- PASSAGE FOR REVIEW -
Roughly all of the $209 million proceeds that were transferred from the Yellowstone Club entities to BGI were then disbursed by Blixseth to various personal accounts and payoffs benefitting Blixseth and Edra personally. Blixseth and Edra separated sometime in 2006 and Blixseth retained sole control of BGI and the Yellowstone Club entities until August of 2008, when Edra was awarded BGI and the Yellowstone Club entities as part of a marital settlement agreement. Edra, on August 19, 2008, changed the name of BGI to BLX Group, Inc. (“BLX”).
As contemplated by the marital settlement agreement, and to obtain control of BGI and the Yellowstone Club entities, Edra was required to make various payments. Edra was eventually successful in securing a $35 million loan from CIP (“CIP Loan”). The CIP Loan was evidenced by two notes:
1. A Promissory Note in the principal sum of $13,000,000.00 dated August 13, 2008, made by BLX and Edra to CIP, Exhibit A; and
2. A Promissory Note in the principal sum of $22,000,000.00 made by BLX and Edra to CIP. Exhibit B.
The CIP Loan was secured in part by a Deed of Trust, Assignment of Leases and Rents, Security Agreement and Fixture Filing granted by BGI for the benefit of CIP. Exhibit C. The BGI Deed of Trust encumbers property owned by BGI commonly known as 42765 Dunes View Road, Rancho Mirage, California (the “Porcupine Creek Property”), as well as two single family houses (and associated personal property) located outside of the gates of the Porcupine Creek Property commonly known as 71361 Gardess Road and 71621 Gardess Road, Rancho Mirage, California. The CIP Loan is also secured by real *462property commonly referred to as the 160-acre Blixseth Family compound, which includes two residences, located within the Yellowstone Club boundaries.
Of the $35 million CIP Loan, CIP retained $13,094,973.33 to payoff a loan that Blixseth and Kawish, LLC owed to CIP. CIP also retained $225,000 for closing costs and $28,000.00 for pre-closing interest. In addition, cash was paid out as follows:
$ 102,012.80 Title Insurance Premium/Costs
$ 13,540.00 LeMond Title Insurance Premium/Costs
$ 7,834.00 Owner’s Policy Title Insurance Premium/Cost
$8,000,000.00 LeMond Payment (wired directly to LeMond)
$ 624,763.00 California Property Tax
$4,944,396.17 Tim Blixseth Payment (wired directly to Blixseth)

- EXERCISE DATA -

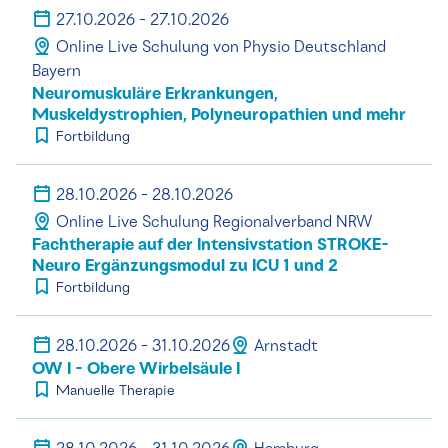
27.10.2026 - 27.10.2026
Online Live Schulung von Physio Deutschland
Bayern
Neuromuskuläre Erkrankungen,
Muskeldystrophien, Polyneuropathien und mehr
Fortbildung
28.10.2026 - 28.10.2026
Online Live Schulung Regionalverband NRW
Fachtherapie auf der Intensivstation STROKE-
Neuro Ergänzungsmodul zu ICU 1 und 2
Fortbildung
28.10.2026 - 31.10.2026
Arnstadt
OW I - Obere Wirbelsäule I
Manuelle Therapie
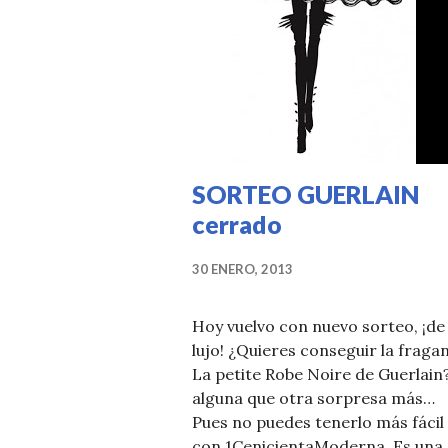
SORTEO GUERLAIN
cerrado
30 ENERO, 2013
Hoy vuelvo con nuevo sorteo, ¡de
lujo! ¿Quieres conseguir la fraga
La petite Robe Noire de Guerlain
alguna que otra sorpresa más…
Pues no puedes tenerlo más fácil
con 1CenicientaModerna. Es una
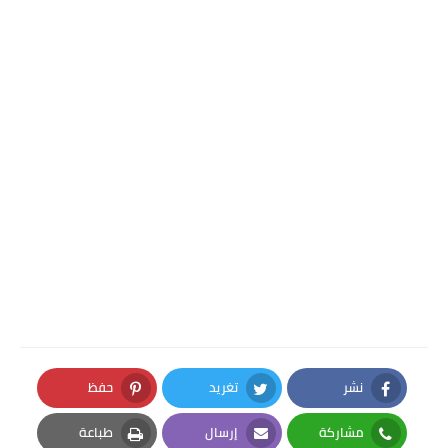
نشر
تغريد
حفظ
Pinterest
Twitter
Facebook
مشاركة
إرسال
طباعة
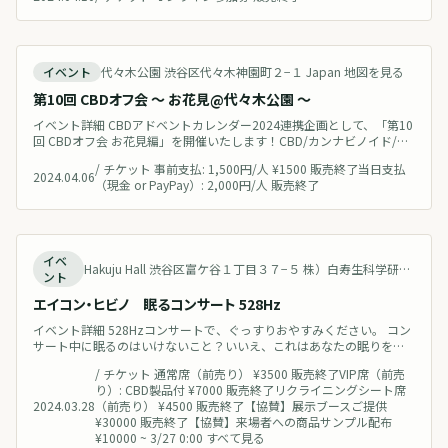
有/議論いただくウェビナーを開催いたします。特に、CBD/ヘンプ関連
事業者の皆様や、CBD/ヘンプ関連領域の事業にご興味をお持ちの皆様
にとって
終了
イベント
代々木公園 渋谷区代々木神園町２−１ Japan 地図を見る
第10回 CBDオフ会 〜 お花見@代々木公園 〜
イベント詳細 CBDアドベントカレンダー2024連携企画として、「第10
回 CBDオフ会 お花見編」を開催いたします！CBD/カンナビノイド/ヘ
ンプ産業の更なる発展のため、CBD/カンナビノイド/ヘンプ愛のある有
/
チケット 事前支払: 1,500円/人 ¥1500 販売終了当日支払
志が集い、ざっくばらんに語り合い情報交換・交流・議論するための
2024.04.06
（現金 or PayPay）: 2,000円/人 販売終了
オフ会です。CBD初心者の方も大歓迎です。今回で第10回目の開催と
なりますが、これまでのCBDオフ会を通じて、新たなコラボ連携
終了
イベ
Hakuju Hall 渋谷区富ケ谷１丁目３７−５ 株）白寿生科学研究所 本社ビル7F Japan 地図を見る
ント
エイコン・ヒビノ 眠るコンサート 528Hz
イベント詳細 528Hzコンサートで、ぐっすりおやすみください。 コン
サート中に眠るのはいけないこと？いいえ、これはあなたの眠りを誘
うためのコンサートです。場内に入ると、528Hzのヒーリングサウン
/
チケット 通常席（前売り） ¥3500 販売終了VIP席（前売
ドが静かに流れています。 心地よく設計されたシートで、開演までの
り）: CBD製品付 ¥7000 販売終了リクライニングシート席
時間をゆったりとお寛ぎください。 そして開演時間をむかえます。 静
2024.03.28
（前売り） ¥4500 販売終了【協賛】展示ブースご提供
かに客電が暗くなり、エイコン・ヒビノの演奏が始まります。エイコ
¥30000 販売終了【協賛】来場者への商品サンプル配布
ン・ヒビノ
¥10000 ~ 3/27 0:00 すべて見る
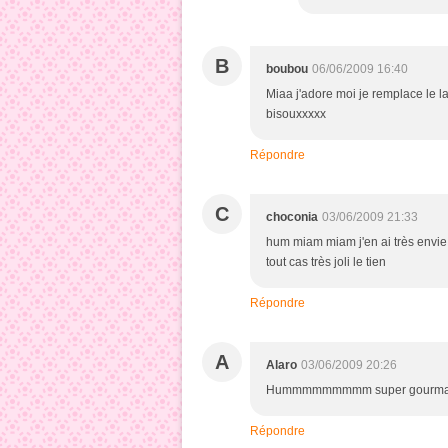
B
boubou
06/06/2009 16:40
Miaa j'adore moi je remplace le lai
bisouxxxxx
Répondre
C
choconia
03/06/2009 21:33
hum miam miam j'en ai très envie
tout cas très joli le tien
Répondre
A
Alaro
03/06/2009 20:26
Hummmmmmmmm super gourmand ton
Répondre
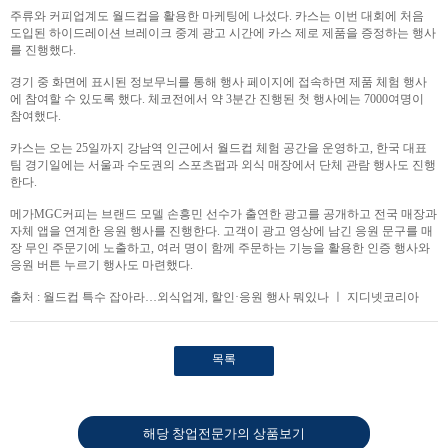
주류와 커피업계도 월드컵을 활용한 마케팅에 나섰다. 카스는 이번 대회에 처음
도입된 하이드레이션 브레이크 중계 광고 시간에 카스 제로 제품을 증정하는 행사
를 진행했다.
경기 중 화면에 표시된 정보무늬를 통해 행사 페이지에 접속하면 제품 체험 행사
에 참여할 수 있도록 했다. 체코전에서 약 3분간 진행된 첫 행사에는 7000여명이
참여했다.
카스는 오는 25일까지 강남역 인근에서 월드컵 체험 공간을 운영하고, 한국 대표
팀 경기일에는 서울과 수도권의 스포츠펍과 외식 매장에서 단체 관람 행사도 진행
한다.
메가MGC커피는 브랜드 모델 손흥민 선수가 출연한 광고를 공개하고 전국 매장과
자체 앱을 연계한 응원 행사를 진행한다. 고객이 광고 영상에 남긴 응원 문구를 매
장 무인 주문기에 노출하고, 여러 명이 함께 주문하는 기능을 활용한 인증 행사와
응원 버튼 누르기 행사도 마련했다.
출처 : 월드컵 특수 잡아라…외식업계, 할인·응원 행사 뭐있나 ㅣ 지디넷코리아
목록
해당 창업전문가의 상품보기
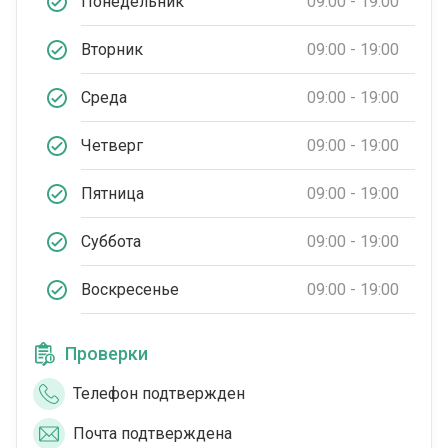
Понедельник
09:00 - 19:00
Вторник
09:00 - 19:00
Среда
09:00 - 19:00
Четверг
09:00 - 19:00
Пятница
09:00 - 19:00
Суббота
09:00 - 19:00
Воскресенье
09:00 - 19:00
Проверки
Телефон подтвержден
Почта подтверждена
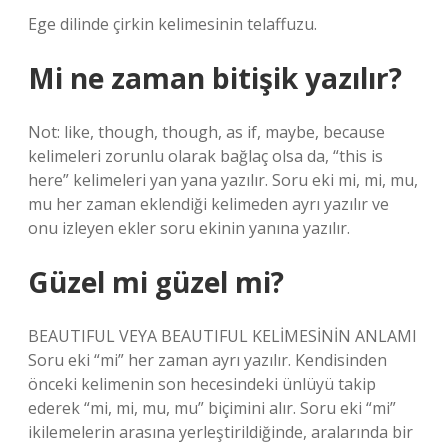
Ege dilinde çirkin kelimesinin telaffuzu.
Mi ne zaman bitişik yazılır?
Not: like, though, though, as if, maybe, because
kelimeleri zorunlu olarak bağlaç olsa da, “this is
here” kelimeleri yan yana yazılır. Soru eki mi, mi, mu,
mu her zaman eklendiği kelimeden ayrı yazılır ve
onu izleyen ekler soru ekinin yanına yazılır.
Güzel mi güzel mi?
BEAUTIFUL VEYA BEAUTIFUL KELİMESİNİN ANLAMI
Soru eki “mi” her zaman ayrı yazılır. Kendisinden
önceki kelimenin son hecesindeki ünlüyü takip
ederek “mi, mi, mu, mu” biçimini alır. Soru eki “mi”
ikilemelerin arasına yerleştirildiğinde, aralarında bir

- INSTRUCTIONS -
• a. Switch "Promissory Note" to "Loan Note" in the passage about the CIP Loan, starting at "As contemplated by" and ending at "CIP. Exhibit B.", and write out that stretch again.
• b. Pick up the passage about the CIP Loan after its last line and keep writing.
The entries are drawn from a different source than the passage about the CIP Loan.

- RESPONSES -
• a.
As contemplated by the marital settlement agreement, and to obtain control of BGI and the Yellowstone Club entities, Edra was required to make various payments. Edra was eventually successful in securing a $35 million loan from CIP (“CIP Loan”). The CIP Loan was evidenced by two notes:
1. A Loan Note in the principal sum of $13,000,000.00 dated August 13, 2008, made by BLX and Edra to CIP, Exhibit A; and
2. A Loan Note in the principal sum of $22,000,000.00 made by BLX and Edra to CIP. Exhibit B.

• b.
$ 200,000.00 Archer Financing Fee (wired directly to Archer Capital)
$1,016,477.28 Borrower Proceeds
$ 18,000.00 Commerce Escrow Fee
$2,176,779.22 Federal Tax Lien
$ 500,000.00 Borrower Counsel Fee
The CIP Loan was part of a larger transaction that was meant to bring financial stability to the Yellowstone Club. The CIP Loan was intended to be a short-term bridge loan that would provide Edra time to secure longer-term financing. The CIP Loan became due and payable in full on September 30, 2008.
Just months after Edra assumed control of the Yellowstone Club, Edra caused Yellowstone Mountain Club, LLC, Yellowstone Development, LLC, Yellowstone Club Construction Company, LLC and Big Sky Ridge, LLC to seek protection under Chapter 11 of the Bankruptcy Code on November 10, 2008. The Yellowstone Club entities’ Third Amended Joint Plan of Reorganization was confirmed by this Court on June 2, 2009. YCLT, by virtue of the Yellowstone Club entities’ confirmed Third Amended Joint Plan of Reorganization, is the successor-in-interest to numerous of the Yellowstone Club entities’ claims, including the claim against BLX stemming from the $209 million unsecured demand note.
Edra filed for personal protection under Chapter 11 of the Bankruptcy Code on March 26, 2009. This Court converted Edra’s Chapter 11 bankruptcy to Chapter 7 of the Bankruptcy Code on May 29, 2009, and Richard J. Samson of Missoula, Montana was appointed as the Chapter 7 Trustee. On October 6, 2009, this Court entered an Order permitting Western Capital Partners to pursue its nonbank-ruptcy remedies with respect to Edra’s stock in BLX.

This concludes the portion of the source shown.